MoE routing (CPU/GPU split)

Parameter	Value	Purpose
`--kt-method`	MXFP4	Routed experts use MXFP4 (I8 + ue8m0)
`--kt-num-gpu-experts`	10	10 stay on GPU; remaining routed experts run on CPU
`--kt-cpuinfer`	60	CPU inference threads (×2 threadpool = 120 threads)
`--kt-gpu-prefill-token-threshold`	2048	When per-forward token count exceeds this, GPU MoE prefill fires
`--kt-enable-dynamic-expert-update`	-	Promote/demote GPU-resident experts based on runtime usage

--kt-gpu-prefill-token-threshold compares against the per-forward token count after chunking, not the prompt's total length. With chunked size 4096, setting the threshold to 2048 ensures every chunk takes the GPU MoE path.

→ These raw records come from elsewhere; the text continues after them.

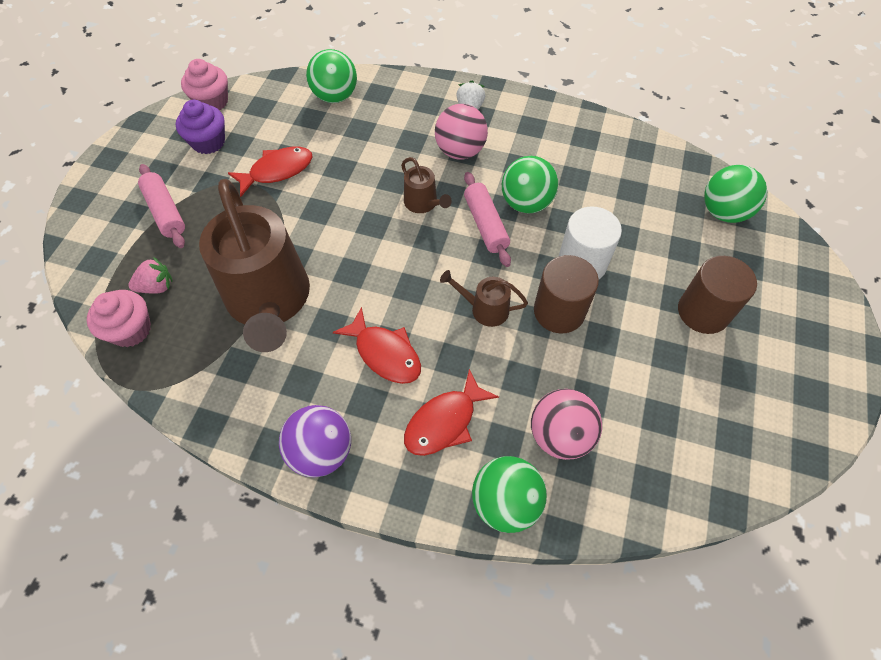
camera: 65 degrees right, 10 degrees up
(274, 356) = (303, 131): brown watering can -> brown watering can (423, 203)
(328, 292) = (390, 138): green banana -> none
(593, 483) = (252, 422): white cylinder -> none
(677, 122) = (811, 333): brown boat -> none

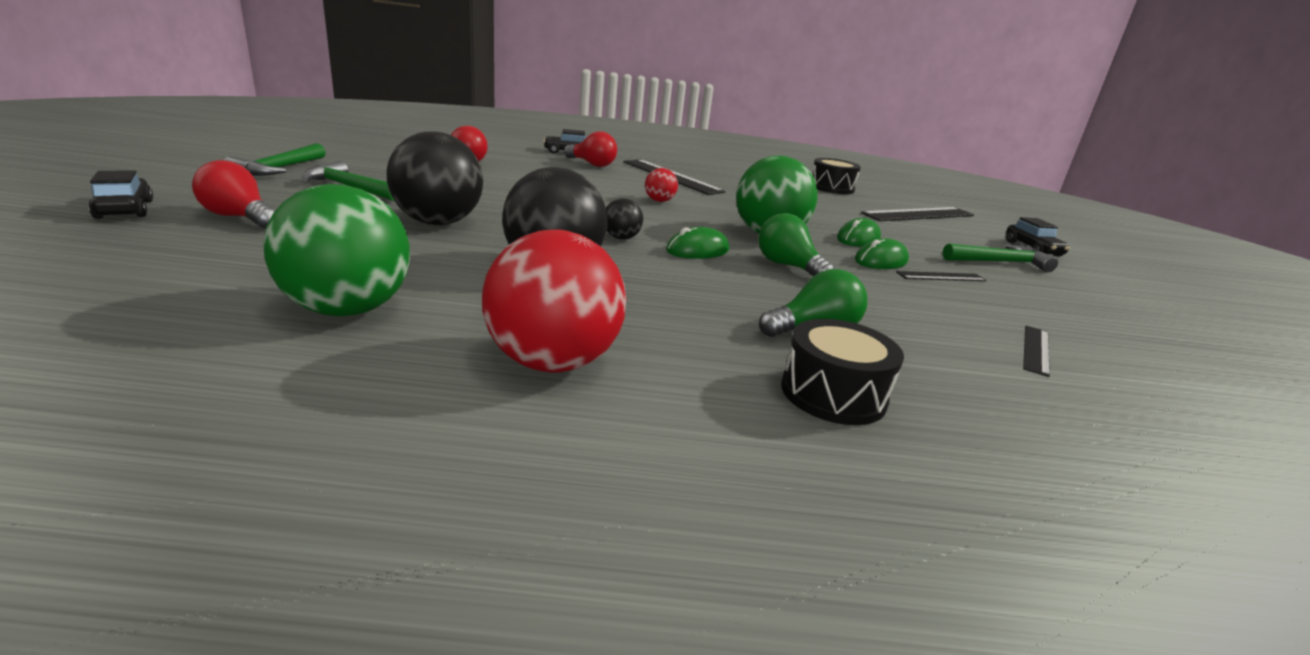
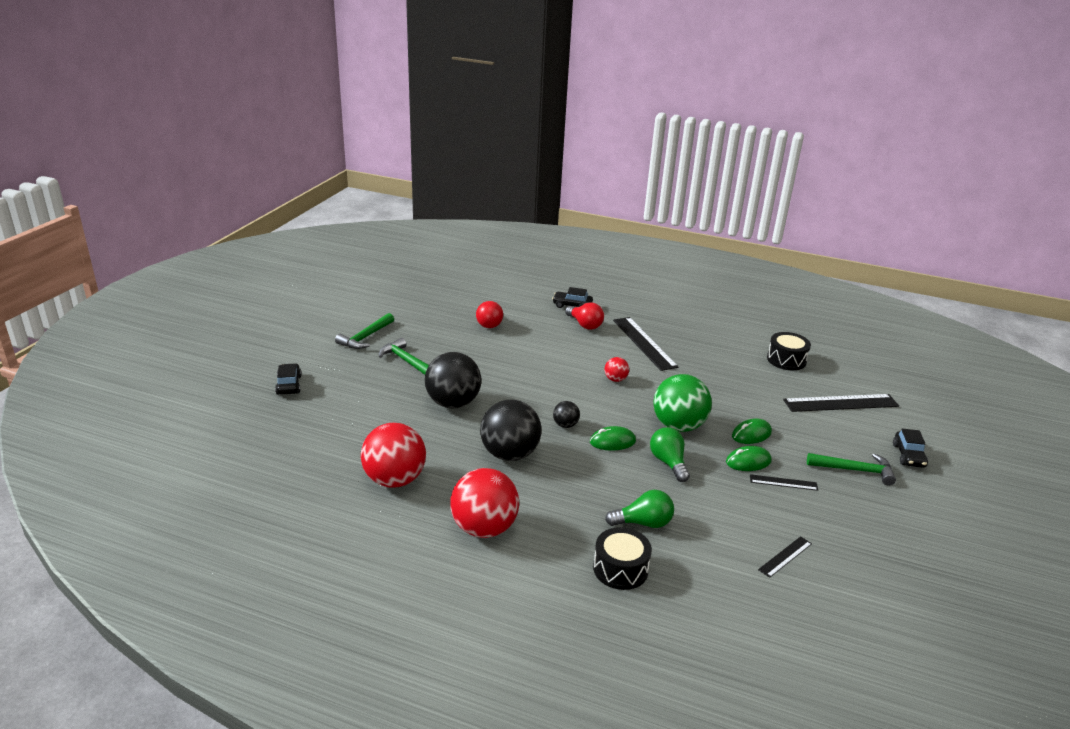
camera: 20 degrees right, 5 degrees up
(239, 217) = (344, 395): red light bulb -> none
(347, 309) = (394, 480): green ball -> red ball

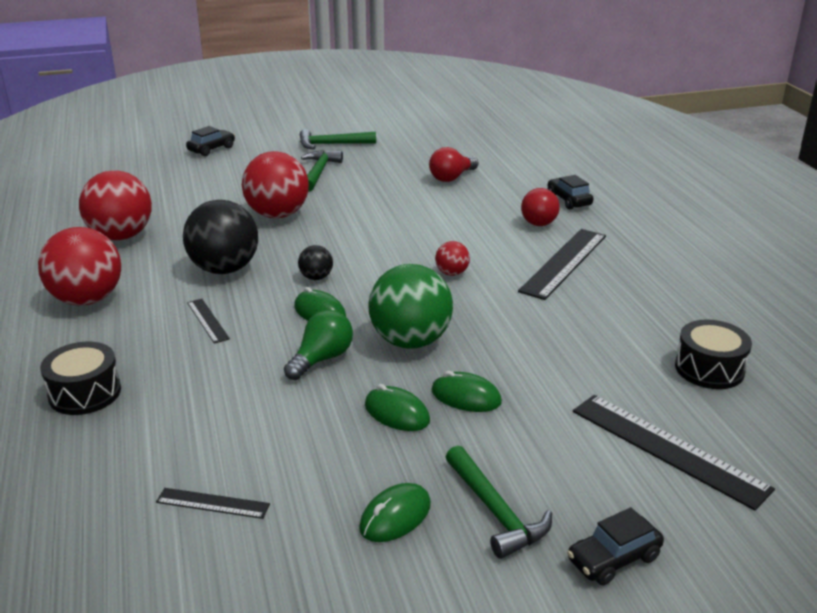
camera: 55 degrees right, 0 degrees up
(453, 403) = (277, 215): black ball -> red ball
(643, 523) = (182, 380): green light bulb -> none
(783, 482) = (382, 455): black ruler -> black ruler (207, 320)
(839, 501) = (395, 516): none -> green mouse

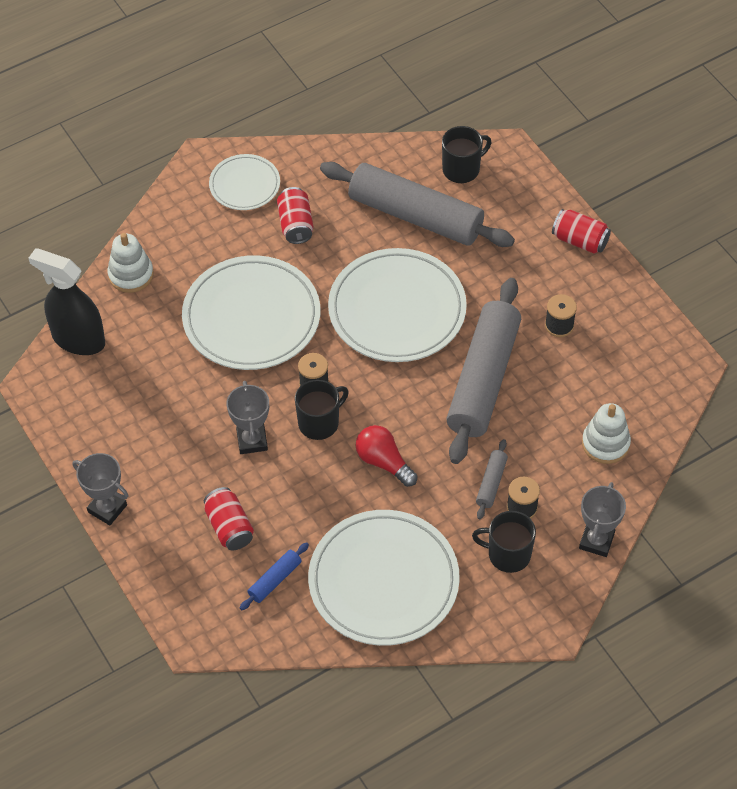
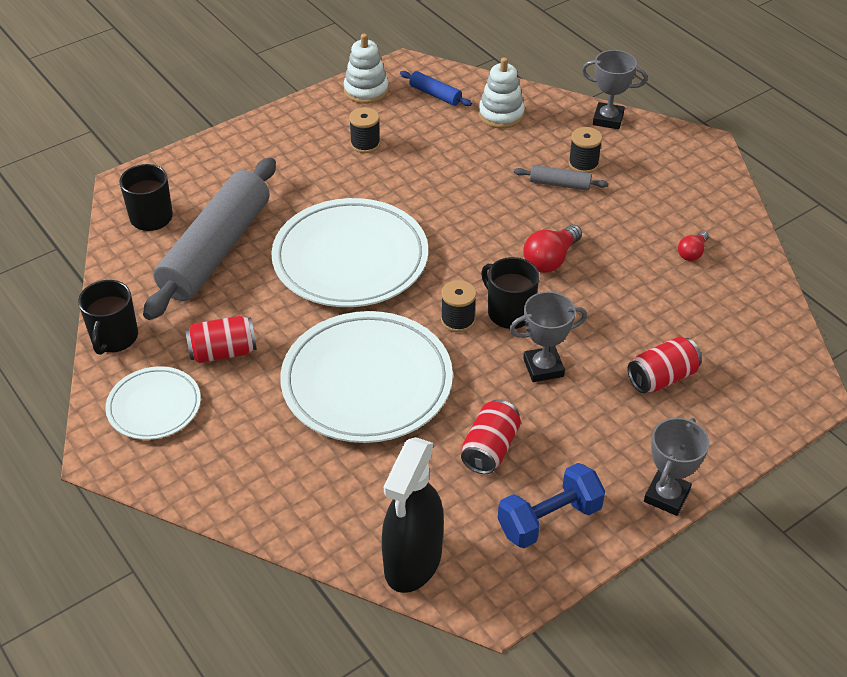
camera: 95 degrees left, 10 degrees down
(99, 427) = (549, 519): none -> blue dumbbell
(131, 275) = (301, 514): white stacking toy -> white stacking toy (366, 90)
(274, 580) = (716, 335): blue rolling pin -> blue rolling pin (435, 95)
(383, 581) = (692, 253): white plate -> red light bulb
(484, 379) = (436, 192): grey rolling pin -> none
(508, 554) = (637, 171): black mug -> black mug (114, 337)
(580, 240) = (256, 132): red can -> red can (490, 449)

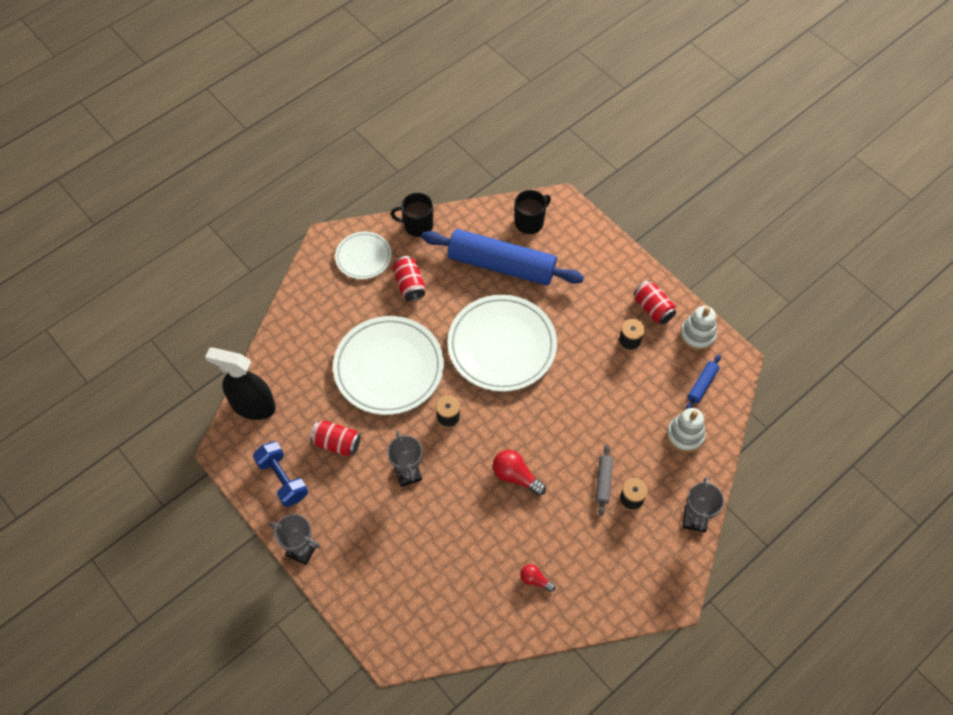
camera: 85 degrees right, 15 degrees up
(216, 250) = (501, 265): grey rolling pin -> blue rolling pin
(509, 312) = (459, 450): black mug -> none
(662, 378) = (403, 551): red can -> red can (653, 309)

Parallelism and concurrency

Parameter	Value	Purpose
`--tensor-parallel-size`	4	4-way tensor parallelism across the 4 GPUs
`--max-running-requests`	2	At most 2 concurrent in-flight requests
`--cuda-graph-bs 1`	1	Capture CUDA Graph for batch=1 only
`--cuda-graph-max-bs 1`	1

Stability

Parameter	Value	Purpose
`--watchdog-timeout`	1200	Long prefill survival — the default watchdog is too short
`--disable-shared-experts-fusion`	-	V4 Flash currently requires this fusion to be off
`--skip-server-warmup`	-	Skip sglang's own warmup (V4 path has compatibility issues with it)
`numactl --interleave=all`	-	Prevent CPU inference threads from thrashing cache across NUMA nodes

Tuning: context length vs. KV cache capacity

--mem-fraction-static controls the KV pool size (and thus how many tokens it can hold). Numbers below are for 4×RTX 5090:

Target context	mem-fraction-static	KV pool capacity	Workspace left	Recommendation
≤600K tokens	0.6	~759k tokens	~8.3 GB	Profiling / development
600K – 900K	0.7	~965k tokens	~5.3 GB	Recommended for production
Approaching 1M	0.75+	~1.1M tokens	<4 GB	Tight memory, edge cases only

Tuning tips:

On a single GPU / TP=1, values above 0.7 risk OOM: workspace shrinks so much that a 2048-chunk prefill's intermediate 512 MiB buffer alone can exhaust GPU memory.
If you don't need the full 1M context, lower --context-length before lowering --mem-fraction-static: the former immediately frees KV, the latter shifts memory back into workspace.

Known limitations

Prefill throughput decays with context length: from a peak of ~590 tok/s down to ~320 tok/s at 600K tokens (~47% decay) — an inherent property of attention.
Client-side timeout for long requests: 600K prefill takes ~23 minutes; HTTP timeout must be ≥1800 s.
CUDA Graph only at batch=1: when two requests decode in parallel, the runtime falls back to eager mode and decode throughput drops.
A client disconnect aborts the request: remote invocations must use setsid nohup, and the client machine must not sleep.